▶ **RECORDS PROVIDED**
======

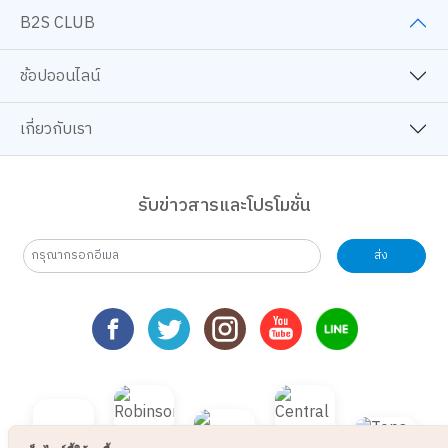
ช้อปออนไลน์
เกี่ยวกับเรา
รับข่าวสารและโปรโมชั่น
ส่ง
เว็บไซต์นี้ใช้คุกกี้
เราใช้คุกกี้เพื่อเพิ่มประสบการณ์ที่ดีในการใช้เว็บไซต์ แสดงเนื้อหาและโฆษณาให้
ตรงกับความสนใจ รวมถึงเพื่อวิเคราะห์การเข้าใช้งานเว็บไซต์และทำความเข้าใจ
ว่าผู้ใช้งานมาจากที่ใด คุณสามารถเลือกตั้งค่าความยินยอมการใช้คุกกี้ได้ โดย
คลิก “การตั้งค่าคุกกี้”
นโยบายคุกกี้
ยอมรับทั้งหมด
TOP
การตั้งค่าคุกกี้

======

▶ **REQUIREMENT**
Among the entries above, tally each line with the string "บไซต" and state that figure only.

▶ **PROBLEM SOLUTION**
3